China Mobile 2 – HTC
This is another story that has arisen from CEO Wang Jianzhou‘s tour of Taiwan, reported by AP. China Mobile has signed a deal with Taiwanese mobile manufacturer HTC for a joint project to develop mobile devices. China Mobile will invest 15 million euro in the project, which expects to see seven devices ready for 2010. While China Mobile has had plenty of HTC devices for sale on its network before, they’ve all been 2G. These new devices will be specifically for the 3G network.
China Mobile 3 – 100 3G launches
China Mobile CEO Wang Jianzhou continues the big talk with a claim that China Mobile will have more than 100 3G devices available for consumers byt the end of the year. According to the Financial Times, Mr Jianzhou has said that China Mobile will need “tens of millions” of devices that can run on its proprietary 3G network technology, TD-SCDMA. Along with the HTC device announcement, Mr. Jianzhou declared that China Mobile will sell devices from Dell and Lenovo (China’s biggest PC maker)

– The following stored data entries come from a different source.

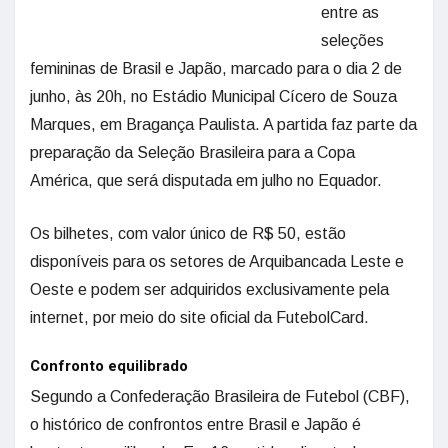
entre as
seleções
femininas de Brasil e Japão, marcado para o dia 2 de
junho, às 20h, no Estádio Municipal Cícero de Souza
Marques, em Bragança Paulista. A partida faz parte da
preparação da Seleção Brasileira para a Copa
América, que será disputada em julho no Equador.
Os bilhetes, com valor único de R$ 50, estão
disponíveis para os setores de Arquibancada Leste e
Oeste e podem ser adquiridos exclusivamente pela
internet, por meio do site oficial da FutebolCard.
Confronto equilibrado
Segundo a Confederação Brasileira de Futebol (CBF),
o histórico de confrontos entre Brasil e Japão é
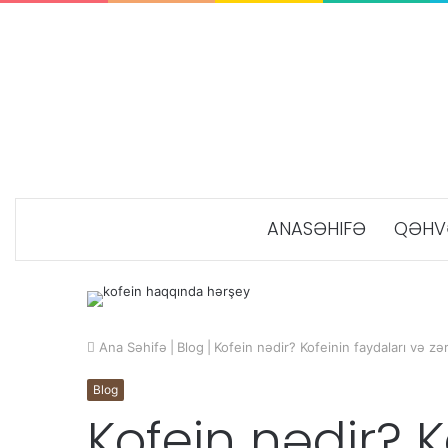
ANASƏHIFƏ
QƏHVƏ
Ana Səhifə
|
Blog
|
Kofein nədir? Kofeinin faydaları və zər
Blog
Kofein nədir? K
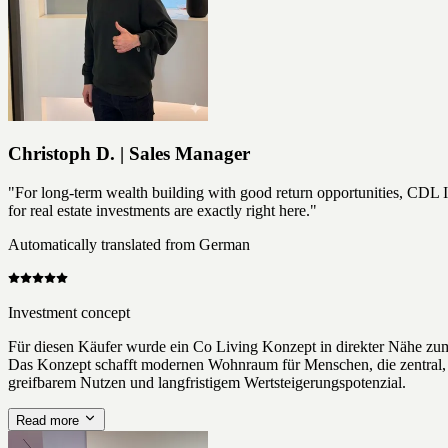
Christoph D. | Sales Manager
"For long-term wealth building with good return opportunities, CDL I
for real estate investments are exactly right here."
Automatically translated from German
Investment concept
Für diesen Käufer wurde ein Co Living Konzept in direkter Nähe zu
Das Konzept schafft modernen Wohnraum für Menschen, die zentral, fl
greifbarem Nutzen und langfristigem Wertsteigerungspotenzial.
Read more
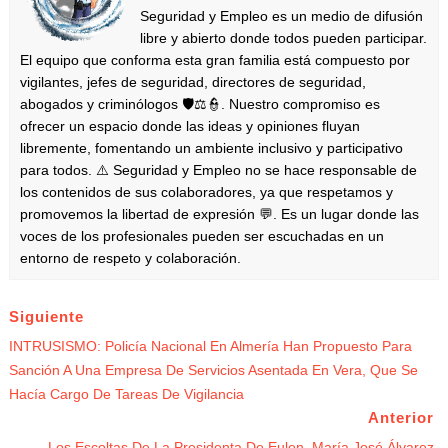
Seguridad y Empleo es un medio de difusión
libre y abierto donde todos pueden participar.
El equipo que conforma esta gran familia está compuesto por
vigilantes, jefes de seguridad, directores de seguridad,
abogados y criminólogos 🛡️⚖️👮. Nuestro compromiso es
ofrecer un espacio donde las ideas y opiniones fluyan
libremente, fomentando un ambiente inclusivo y participativo
para todos. ⚠️ Seguridad y Empleo no se hace responsable de
los contenidos de sus colaboradores, ya que respetamos y
promovemos la libertad de expresión 💬. Es un lugar donde las
voces de los profesionales pueden ser escuchadas en un
entorno de respeto y colaboración.
Siguiente
INTRUSISMO: Policía Nacional En Almería Han Propuesto Para
Sanción A Una Empresa De Servicios Asentada En Vera, Que Se
Hacía Cargo De Tareas De Vigilancia
Anterior
Los Escoltas De La Presidenta De Eulen, María José Álvarez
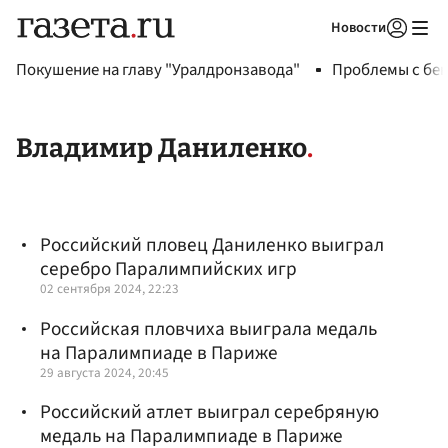
Новости
Авторизоваться
Покушение на главу "Уралдронзавода"
Проблемы с бен
Владимир Даниленко
Российский пловец Даниленко выиграл
серебро Паралимпийских игр
02 сентября 2024, 22:23
Российская пловчиха выиграла медаль
на Паралимпиаде в Париже
29 августа 2024, 20:45
Российский атлет выиграл серебряную
медаль на Паралимпиаде в Париже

China Unicom – mobile email
An incredibly terse news report on Interfax China declares that China Unicom has starting testing a mobile mail service for its “Wo” 3G service. Apparently China Unicom announced today that it expects to roll the service out as early as October 1st. And that’s all they said.
So, I went looking for info on this “Wo” mobile mail business, and found a 2007 patent application from Huawei for a mobile mail service called Wo. The idea behind this service was that all mail traffic would be handled by a proxy server. You would send a mail to the server, it would process it and re-send it to your target. All the processing would be done off-network. LG had a similar claim at the start of this year.
China Telecom – mobile news TV
China Telecom has gotten together with the Xinhua News Agency for a mobile news TV service. Xinhua announced the service launch this Saturday. It will initially only be available for subscribers to Telecoms “e surfing” 3G service in Shanghai. Xinhua has been maintaining it’s own video news service since March of this year, and Telecom is now providing the infrastructure to publish it on mobile.